Similarly, SLVRF has an option to acquire 100% interest in the promising 'Phoenix Silver' project. Of course, this project has a lot of exploration potential but the main reason why I call this project 'promising' is because of the recent discovery of the 417 Vein; representing an angular vein fragment weighing 417 lbs (or 189 Kgs). SLVRF expects that ~70% content of this boulder is silver. Meanwhile, silver content of other smaller boulders (typically weighing ~100 lbs or more) is ~50% (Figure-9). In my view, these impressive ore discoveries imply a promising future for SLVRF's exploration program at the Phoenix Silver project.
Figure-9 (Source: Company Presentation, pg.20)
Risk Analysis and Investor Takeaway
So basically, we're seeing a very long timeline (and one that's not yet certain) before the Candelaria project could finally move to production status; and that presents an element of risk, in my view. For one, we cannot be sure what'd be the prevailing silver price environment when commercial production commences from Candelaria. Second, the time of full-scale production (not test production) from Candelaria is not certain. The same risk assessment also holds true for the other two projects. Since the company's focus is to explore, and potentially develop the Candelaria project, I see the possibility of acquisition of one (or both) of the other projects.

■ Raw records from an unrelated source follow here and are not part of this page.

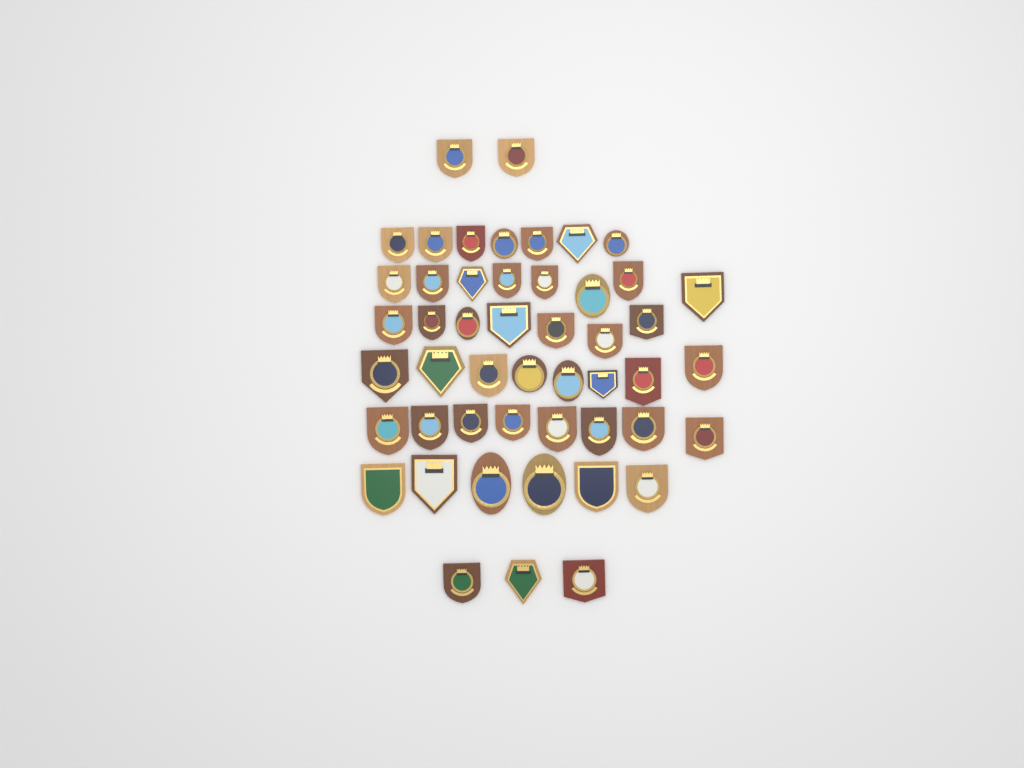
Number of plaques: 49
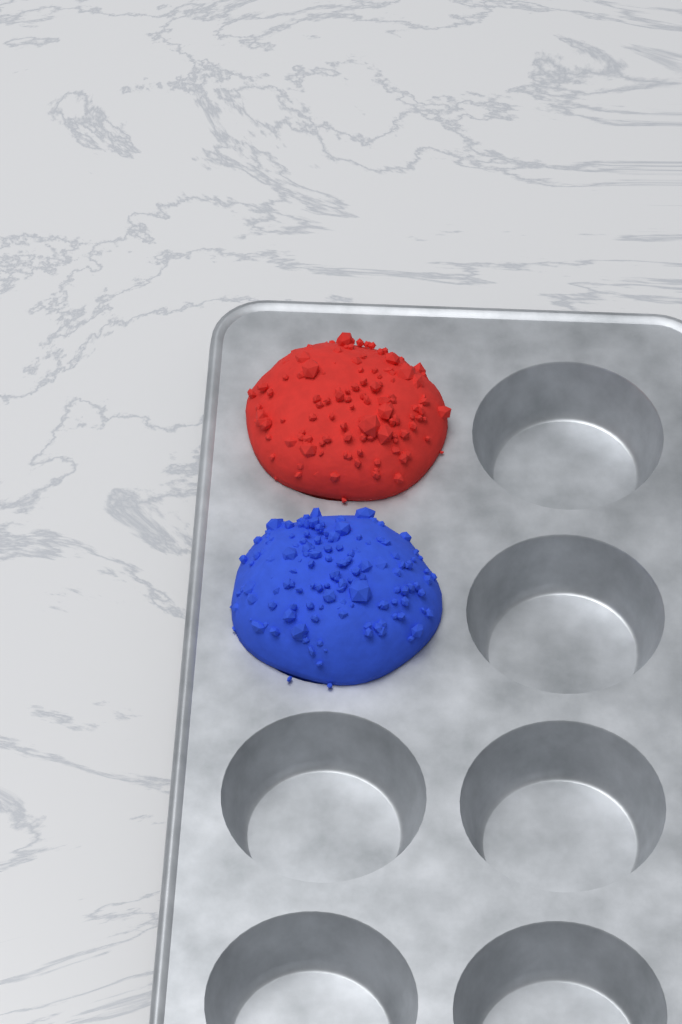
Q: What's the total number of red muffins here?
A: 1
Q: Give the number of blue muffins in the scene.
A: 1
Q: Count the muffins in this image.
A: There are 2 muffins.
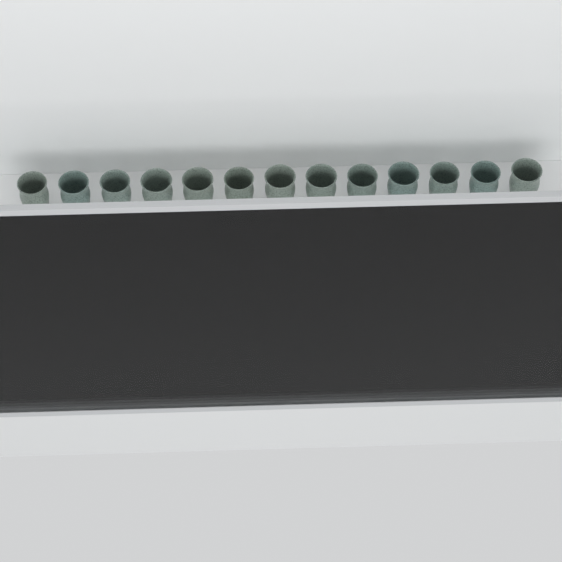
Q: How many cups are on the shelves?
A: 17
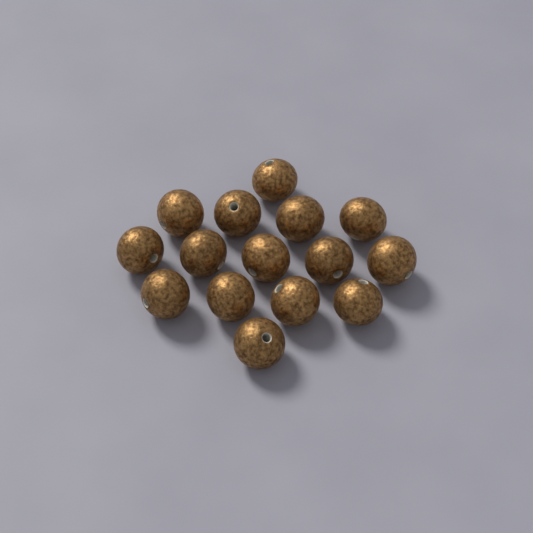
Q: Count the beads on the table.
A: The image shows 15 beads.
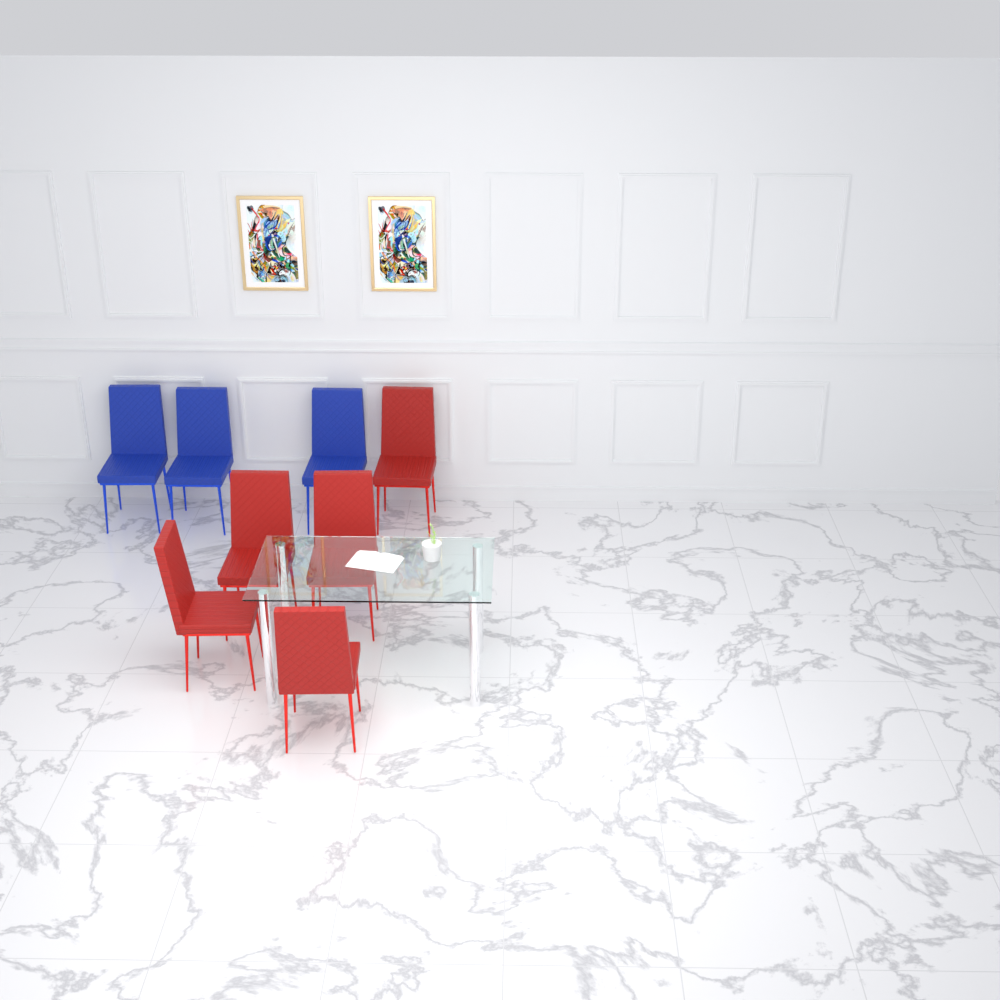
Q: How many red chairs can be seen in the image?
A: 5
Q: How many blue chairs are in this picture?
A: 3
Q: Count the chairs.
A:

From an investor's perspective, I see that the company hosts a portfolio of promising exploration projects located in safe mining locations. However, considering the prevailing silver price environment (which may potentially deteriorate in the near-term), only a small proportion (typically not more than 8-10%) of your mining assets portfolio should comprise of SLVRF, and that too with a long-term investing horizon.